Ask HN: Are the new TLDs bad for business? - erdaniels
I’ve noticed an increasing amount of generic TLDs being created. There are generic ones owned by obscure companies like .band and then others like .beauty owned by L’Oréal. In the former case, this feels like squatting and in the latter, monopolization on a whole namespace. In either case, it takes an exorbitant amount of money for the average person or company to get a generic TLD. What are people’a thoughts on the process for getting a TLD when it comes to pricing and the rules? Personally, I’m worried that we will have a polluted namespace with confusion about the legitimacy of certain TLDs.<p>Reference: https:&#x2F;&#x2F;en.m.wikipedia.org&#x2F;wiki&#x2F;List_of_Internet_top-level_domains
======
newscracker
Here's my personal, not so useful take on this. At some point, there will be
some confusion with so many TLDs and names (if it's not there already). This
is why it's more important to worry about your brand name being unique or
recognizable first and then worry about which TLDs to use.

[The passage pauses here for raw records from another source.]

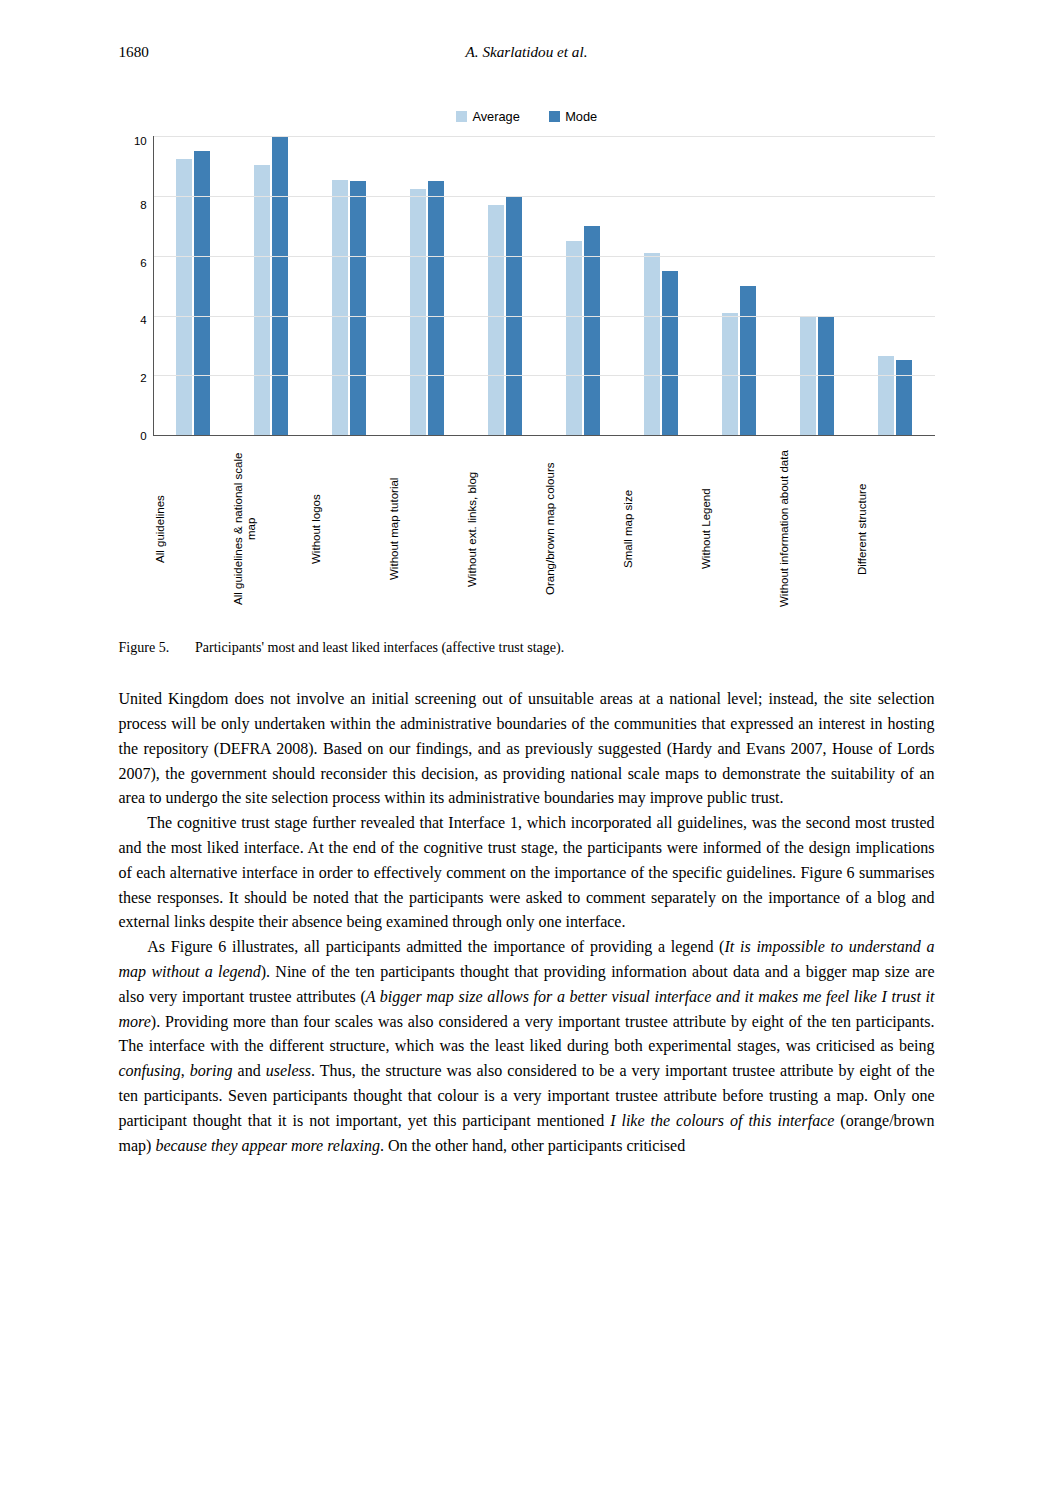1680 A. Skarlatidou et al. 1680
Average Mode
10 8 6 4 2 0
All guidelines
All guidelines & national scale map
Without logos
Without map tutorial
Without ext. links, blog
Orang/brown map colours
Small map size
Without Legend
Without information about data
Different structure
Figure 5. Participants' most and least liked interfaces (affective trust stage).
United Kingdom does not involve an initial screening out of unsuitable areas at a national level; instead, the site selection process will be only undertaken within the administrative boundaries of the communities that expressed an interest in hosting the repository (DEFRA 2008). Based on our findings, and as previously suggested (Hardy and Evans 2007, House of Lords 2007), the government should reconsider this decision, as providing national scale maps to demonstrate the suitability of an area to undergo the site selection process within its administrative boundaries may improve public trust.
The cognitive trust stage further revealed that Interface 1, which incorporated all guidelines, was the second most trusted and the most liked interface. At the end of the cognitive trust stage, the participants were informed of the design implications of each alternative interface in order to effectively comment on the importance of the specific guidelines. Figure 6 summarises these responses. It should be noted that the participants were asked to comment separately on the importance of a blog and external links despite their absence being examined through only one interface.
As Figure 6 illustrates, all participants admitted the importance of providing a legend (It is impossible to understand a map without a legend). Nine of the ten participants thought that providing information about data and a bigger map size are also very important trustee attributes (A bigger map size allows for a better visual interface and it makes me feel like I trust it more). Providing more than four scales was also considered a very important trustee attribute by eight of the ten participants. The interface with the different structure, which was the least liked during both experimental stages, was criticised as being confusing, boring and useless. Thus, the structure was also considered to be a very important trustee attribute by eight of the ten participants. Seven participants thought that colour is a very important trustee attribute before trusting a map. Only one participant thought that it is not important, yet this participant mentioned I like the colours of this interface (orange/brown map) because they appear more relaxing. On the other hand, other participants criticised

Marketing should
take care of surfacing your domain.TLD in searches and social media.

If you don't have a business with profit in hundreds of millions of dollars a
year (or revenues in billions of dollars a year with no profit), then you
should just go with whatever domain and TLD you get, preferring the originals,
like .com and .net, then preferring any ccTLDs, and then preferring other
TLDs. I don't think many common people recognize and understand that something
like .google or .amazon is really a website address. Don't worry about the
TLDs that you cannot get because of the price or because it's being squatted.

If you do have a business with profit in hundreds of millions of dollars a
year (or revenues in billions of dollars a year with no profit), spend a low
fraction of a digit percent of it on brand management by engaging a company
that can help you figure out the right mix of domain name, brand value, which
squatted domain to buy, how to buy it for cheaper, etc.